ATLANTA — Republican Gov. Brian Kemp signed into law on Tuesday a bill that includes Georgia’s version of the age verification of adult content provisions being sponsored around the country by anti-porn religious conservative activists.

SB 351 was introduced by Republican Sen. Jason Anavitarte, a member of the Faith and Freedom Coalition, the group founded by veteran religious conservative figurehead Ralph Reed.

As XBIZ reported, the age verification for adult content requirement was originally introduced by Republican Rep. Rick Jasperse in February as a separate House Bill, HB 910, and later inserted into SB 351.

The Georgia House passed SB 351 on a 120-45 vote and the Senate approved it 48-7, in spite of warnings by First Amendment Georgia and other civil liberties advocates.

The new law requires that social media companies verify that their users are at least 16 years of age or older, unless they receive approval from an individual’s parents to use the service, but also includes language requiring websites whose content is comprised of over a third of material that is considered “harmful to minors” — including pornography — to verify that their users are age 18 or older.

Kemp’s office announced the signing through a press release highlighting how SB 351 was a priority of Lieutenant Governor Burt Jones, who has defined himself in campaign material as ”husband, father, believer.”
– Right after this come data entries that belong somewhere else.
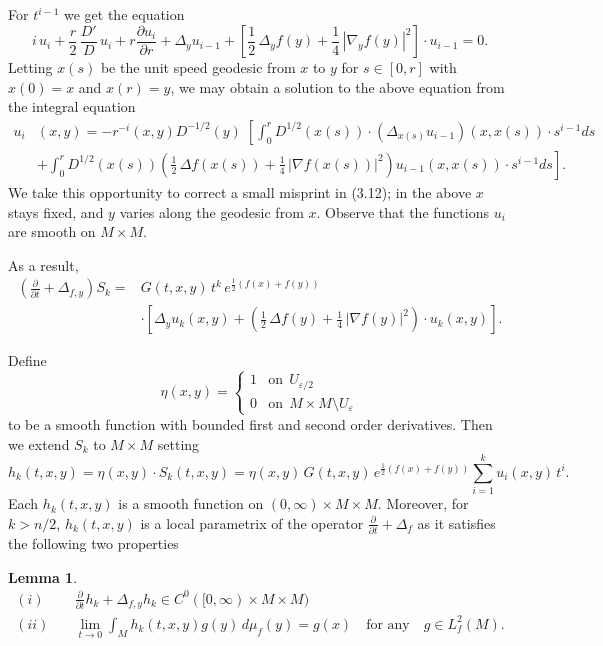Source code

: \documentclass[letterpaper,12pt]{amsart}
\newtheorem{lem}[thm]{Lemma}
\newcommand{\eps}{\varepsilon}
\def \p{\partial}
\def \n{\nabla}
\def \n{\nabla}
\begin{document}
For $t^{i-1}$ we get the equation
\[
i \, u_i + \frac{r}{2}\, \frac{D'}{D} \, u_i + r \frac {\p u_i}{\p r} + \Delta_y u_{i-1} +  \left[ \frac 12 \, \Delta_y f (y) + \frac 14 \, |\n_y f(y)|^2 \right]  \cdot u_{i-1} =0.
\]
Letting $x(s)$ be the unit speed geodesic from $x$ to $y$ for $s\in [0,r]$ with $x(0)=x$ and  $x(r)=y$, we may obtain a solution to the above equation from the integral equation
\begin{equation} \label{u_i}
\begin{split}
u_i&(x,y)  = - r^{-i}(x,y) D^{-1/2}(y) \;  \left[  \int_0^r D^{1/2}(x(s))  \cdot   (\Delta_{x(s)} u_{i-1}) (x,x(s)) \cdot s^{i-1} ds \right.\\
&+ \left.   \int_0^r D^{1/2}(x(s)) \left( \frac 12 \, \Delta f (x(s)) + \frac 14 \, |\n f(x(s))|^2 \right)  u_{i-1}(x,x(s)) \cdot s^{i-1} ds \right].
\end{split}
\end{equation}
We take this opportunity to correct a small misprint in \cite{Ro} (3.12); in the above $x$ stays fixed, and $y$ varies along the geodesic from $x$. Observe that the functions $u_i$ are smooth on $M\times M$.

As a result,
\begin{equation} \label{heat2}
\begin{split}
 \left( \frac{\p}{\p t} + \Delta_{f,y} \right)   S_k  = &   G(t,x,y) \, t^k  \, e^{\frac{1}{2} (f(x)+f(y))}  \\
 &  \cdot  \left[  \Delta_y u_k (x,y)   +  \left(\frac 12 \, \Delta f (y) + \frac 14 \, |\n f(y)|^2\right) \cdot u_k(x,y)\right].
\end{split}
\end{equation}


Define
\begin{equation*}
\eta(x,y)= \left\{
\begin{array}{cc}
   1 & \text{on} \ \ U_{\eps/2} \\
0 &  \text{on} \ \ M\times M \setminus U_{\eps}
\end{array}\right.
\end{equation*}
to be a smooth function with bounded first and second order derivatives. Then we extend $S_k$ to $M\times M$ setting
\begin{equation} \label{Hk}
h_k(t,x,y) = \eta(x,y) \cdot S_k(t,x,y) = \eta(x,y) \, G(t,x,y) \,e^{\frac 12 (f(x)+f(y))} \sum_{i=1}^k u_i(x,y)\, t^i.
\end{equation}
Each $h_k(t,x,y)$ is a smooth function on $(0,\infty) \times M \times M$.  Moreover, for $k>n/2$, $h_k(t,x,y)$ is a local parametrix of the operator $\frac{\p}{\p t} +\Delta_f$ as it satisfies the following two properties
\begin{lem}
\begin{equation*}
\begin{split}
(i) & \quad \frac{\p}{\p t} h_k +\Delta_{f,y}  h_k  \in C^0([0,\infty)\times M \times M) \\
(ii) &  \quad \lim_{t \to 0} \int_M  h_k(t,x,y) g(y) \,  d\mu_f (y) = g(x) \quad  \text{for any} \quad  g\in L^2_f(M).
\end{split}
\end{equation*}
\end{lem}
\end{document}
The media campaign promoting the age verification requirement was being led by Georgia-based lobbying group Frontline Policy Action, led by religious Republican activist Cole Muzio, who launched it in 2017 in partnership with the national Family Policy Alliance. According to its literature, the group primarily “exists to glorify God and equip His people to transform the culture.”

The Catholic Vote news site heralded the signing of SB 351 with a peculiar, overtly censorship-endorsing headline underlining these bills’ real intention: ”Georgia joins list of states shutting down porn sites as governor signs age verification law.”